Strengthened research and teaching capacity in Women’s Law
The project targets capacity building at four universities in Southern and Eastern Africa with assistance from the University of Oslo in teaching, curriculum revisions, supervision of master and PhD candidates and research.
Academic staff at the partner institutions will strengthen their research and teaching capacity to be able to integrate the right to gender equality, non-discrimination and relevant social and economic rights into courses taught and research produced.
Programmes and courses at both undergraduate and post-graduate level will be strengthened with new literature produced through joint research between north-south and south-south partners.
Building on 25 years of cooperation
From 1993 to 2012, Norway has supported the Masters in Women’s Law programme at the Southern and Eastern African Regional Centre for Women’s Law (SEARCWL) with approximately NOK 67 million. More than 200 students have graduates from countries throughout the region.
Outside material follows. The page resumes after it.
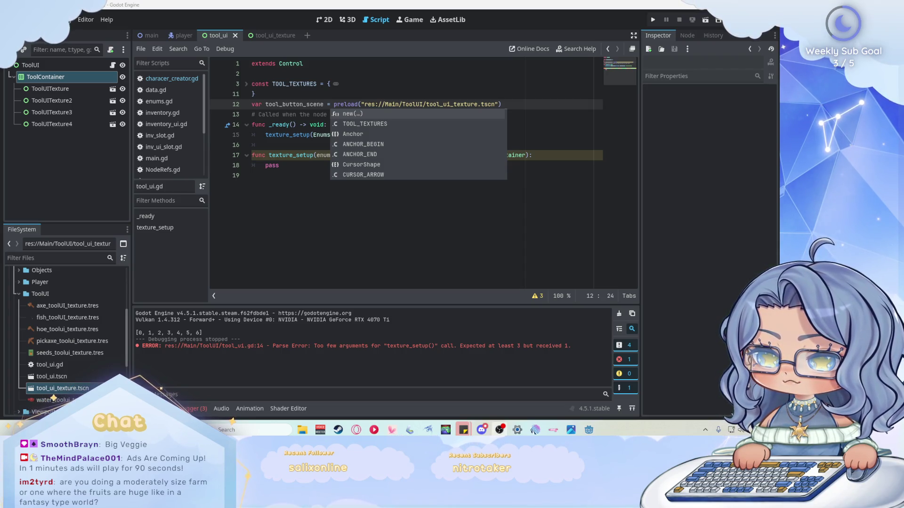
{"action": "left_click", "coordinate": [534, 106]}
Staff and graduates have helped to write Zimbabwe’s legislation against violence against women. They have also contributed to a change in the law of inheritance and succession that gives women equal rights.
Students from Zambia’s police force are behind official guidelines for the investigation of violence against women and they have provided training on this subject.
In addition to individual capacity strengthening of university staff, the NORHED project will include capacity development at the institutional level, including system strengthening and infrastructure development, to build strong and sustainable academic institutions.
Key goals and achievements
Increased respect, promotion and protection of gender equality, non-discrimination and socio-economic rights in LMIC countries. Law school graduates from LMIC institutions will have the capacity to apply these standards in their professional work in legal institutions, such as courts, law reform bodies, law firms and legal NGOs.
The objectives of the project are
- Law school/faculty curricula at LMIC partner universities at all levels reformed with human rights, socio-economic rights, non-discrimination, equality and gender as core elements.
- Academic staff at LMIC partner institutions with strengthened academic, research and teaching capacity able to engage with high levels of legal and academic skills in the international arena with special emphasis on gender equality, non-discrimination and relevant socio-economic rights.
- Specially recruited masters’ students from groups experiencing discrimination on multiple grounds, such as the intersections of gender, ethnicity or disability participated equally with other master students at SEARCWL.
- Knowledge transfer between South-South and South-North institutions.
- ICT equipment available, and policies and systems developed to ensure sustainable capacity to educate and research at LMIC partner law schools/faculties.
- Administrative and financial systems improved and developed to meet academic, teaching and research requirements.